The action item #1 should be completed with ⚙ D152644 [mlir][Vector] Add support for 0-D vectors to vector.insert/extract.
I’m now looking at #2 and, in particular, at adding support for Value indices to vector.extract/insert ops. They only support constant indices right now. The implementation is almost done but there are around 88 lit test files that would need to be updated to the new vector.extract/insert format. Unfortunately, I can’t think of a ninja regex way to update them so I would really appreciate some help here. Basically, we have to replace check rules like:
where C0, C0_1, etc. can be random indices and be located anywhere in the output.
If anybody has cycles to work on this, please call out the tests you want to work on in the review. You can share your diffs over GH also there. I’ll make sure those contributing are added as co-authors. To repro, you can just apply the ongoing diff and run the check-mlir target.
Thanks a lot! The main roadblock I found after my PR was the gaps in canonicalizations/optimizations between the two ops. Not sure those gaps have been addressed already. Have you noticed any impact in performance?
DenseElementsAttr folder : vector.extract has a canonicalization pattern that does this. This is not a folder for vector.extract because vector.extract can generate a vector constant (instead of a scalar constant) and needs to generate a new operation.
vector.insertelement has folders for:
DenseElementsAttr folder: vector.insert has a canonicalization pattern that does this. The reasoning for it not being a folder is same as vector.extract.
What I understand by looking at this, is that vector.extract/vector.insert have support whatever vector.extractelement/vector.insertelement supports + more folders + more transforms.
I’m not sure of what benchmarks to try for performance though, they should ideally generate the same or better code based on the support, but with my next patch to remove uses of vector.extractelement/vector.insertelement, I could see how it affects IREE cpu performance. If you have any particular benchmarks in mind, I’m happy to try them as well.
Let me know if i missed any of the canonicalizers / folders / transformations.
Thanks for the analysis! Great to see that point 2 is converging. Yes, I think a quick run of IREE CI should be enough to move forward. Thanks for helping with this!
Interesting to see the lack of symmetry between vector.extractelement and vector.insertelement (looking at folders). Looks like a gap waiting to be filled
Given that all of this is already in progress, we might have missed the opportunity to benchmark “before” and “after”.
Given that this is already in progress, we might have missed our opportunity to track the perf impact Still, could you try a deeplabv3 and a bert benchmark? Not too concerned which variant you choose.

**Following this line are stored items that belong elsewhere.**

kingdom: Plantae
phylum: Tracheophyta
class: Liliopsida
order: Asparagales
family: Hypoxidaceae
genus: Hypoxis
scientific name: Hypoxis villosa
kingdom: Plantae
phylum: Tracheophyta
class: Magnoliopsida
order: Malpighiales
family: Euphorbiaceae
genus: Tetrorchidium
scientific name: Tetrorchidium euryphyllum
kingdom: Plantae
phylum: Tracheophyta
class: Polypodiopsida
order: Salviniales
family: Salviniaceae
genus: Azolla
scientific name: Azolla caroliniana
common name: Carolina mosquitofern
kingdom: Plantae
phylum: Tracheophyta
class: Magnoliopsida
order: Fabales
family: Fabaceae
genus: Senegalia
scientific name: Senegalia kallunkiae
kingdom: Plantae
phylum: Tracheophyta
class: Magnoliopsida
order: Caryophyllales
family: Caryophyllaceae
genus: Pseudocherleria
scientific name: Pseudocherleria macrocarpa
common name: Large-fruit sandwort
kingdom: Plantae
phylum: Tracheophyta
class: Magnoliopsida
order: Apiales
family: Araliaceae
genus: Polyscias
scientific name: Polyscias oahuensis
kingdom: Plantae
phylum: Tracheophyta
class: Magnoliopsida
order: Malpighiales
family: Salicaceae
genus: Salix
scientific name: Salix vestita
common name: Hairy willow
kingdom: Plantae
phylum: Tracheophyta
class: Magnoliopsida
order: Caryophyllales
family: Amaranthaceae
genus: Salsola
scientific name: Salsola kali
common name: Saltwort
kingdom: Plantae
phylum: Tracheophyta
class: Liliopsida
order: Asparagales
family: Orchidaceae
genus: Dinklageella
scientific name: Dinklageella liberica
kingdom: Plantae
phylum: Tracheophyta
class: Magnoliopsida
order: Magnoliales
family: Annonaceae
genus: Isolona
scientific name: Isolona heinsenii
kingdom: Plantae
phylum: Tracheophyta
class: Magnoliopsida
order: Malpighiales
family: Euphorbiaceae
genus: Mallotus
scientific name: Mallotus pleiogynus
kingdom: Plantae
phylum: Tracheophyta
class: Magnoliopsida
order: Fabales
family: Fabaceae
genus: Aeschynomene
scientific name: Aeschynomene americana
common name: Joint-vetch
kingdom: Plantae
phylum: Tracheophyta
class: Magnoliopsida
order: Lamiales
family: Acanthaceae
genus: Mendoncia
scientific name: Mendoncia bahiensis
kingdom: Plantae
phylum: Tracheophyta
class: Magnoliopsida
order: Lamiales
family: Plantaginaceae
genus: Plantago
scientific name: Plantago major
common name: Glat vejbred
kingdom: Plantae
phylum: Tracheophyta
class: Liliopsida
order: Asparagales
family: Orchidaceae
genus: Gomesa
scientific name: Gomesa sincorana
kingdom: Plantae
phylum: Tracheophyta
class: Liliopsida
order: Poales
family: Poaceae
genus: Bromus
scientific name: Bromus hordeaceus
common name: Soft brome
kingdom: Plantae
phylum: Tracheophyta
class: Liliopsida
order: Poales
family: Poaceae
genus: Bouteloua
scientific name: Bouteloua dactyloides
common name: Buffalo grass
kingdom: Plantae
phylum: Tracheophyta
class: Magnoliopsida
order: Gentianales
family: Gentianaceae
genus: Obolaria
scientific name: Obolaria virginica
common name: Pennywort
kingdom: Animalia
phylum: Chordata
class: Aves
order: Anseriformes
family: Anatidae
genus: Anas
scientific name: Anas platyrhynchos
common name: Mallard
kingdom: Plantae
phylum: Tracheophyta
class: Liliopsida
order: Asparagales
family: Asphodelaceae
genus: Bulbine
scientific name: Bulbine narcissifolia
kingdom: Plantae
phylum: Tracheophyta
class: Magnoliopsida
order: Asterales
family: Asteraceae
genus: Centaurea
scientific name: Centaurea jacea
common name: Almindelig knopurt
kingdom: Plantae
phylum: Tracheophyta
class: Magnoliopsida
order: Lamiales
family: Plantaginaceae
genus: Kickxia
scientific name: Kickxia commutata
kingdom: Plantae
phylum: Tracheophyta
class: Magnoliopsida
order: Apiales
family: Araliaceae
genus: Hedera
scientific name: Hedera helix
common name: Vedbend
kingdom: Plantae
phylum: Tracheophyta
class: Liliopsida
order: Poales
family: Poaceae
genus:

As a overall comment, it would be nice if there were a mechanism for putting up deprecation on ops so that downstreams that don’t read here as often or will need time to transition will have that period
Downstream can always just revert the commit that remove the ops in their downstream fork as needed. In general when using LLVM/MLIR downstream, it’s hard to track HEAD without such mechanism that allows you to decouple your transition from the update of LLVM/MLIR (we don’t always can or want to go through soft-deprecation anyway: it can take time and increase friction in getting things improved upstream).
I discussed a similar idea with @rengolin and @qed recently – I’d love to have a tablegen mechanism to add let deprecated = "Reason"; to op definitions and have those result in C++ deprecation warnings and warnings emitted when we verify IR with deprecated ops, that could optionally be turned into errors. This is something that would make op deprecation more mechanical from the POV of downstream projects that can catch deprecations in CI instead of having to stay on top of discourse discussions.
For me, the main difficulty is when deprecated ops appear in mlir bytecode that needs to be upgraded, and we don’t have a good upgrade tools at the moment.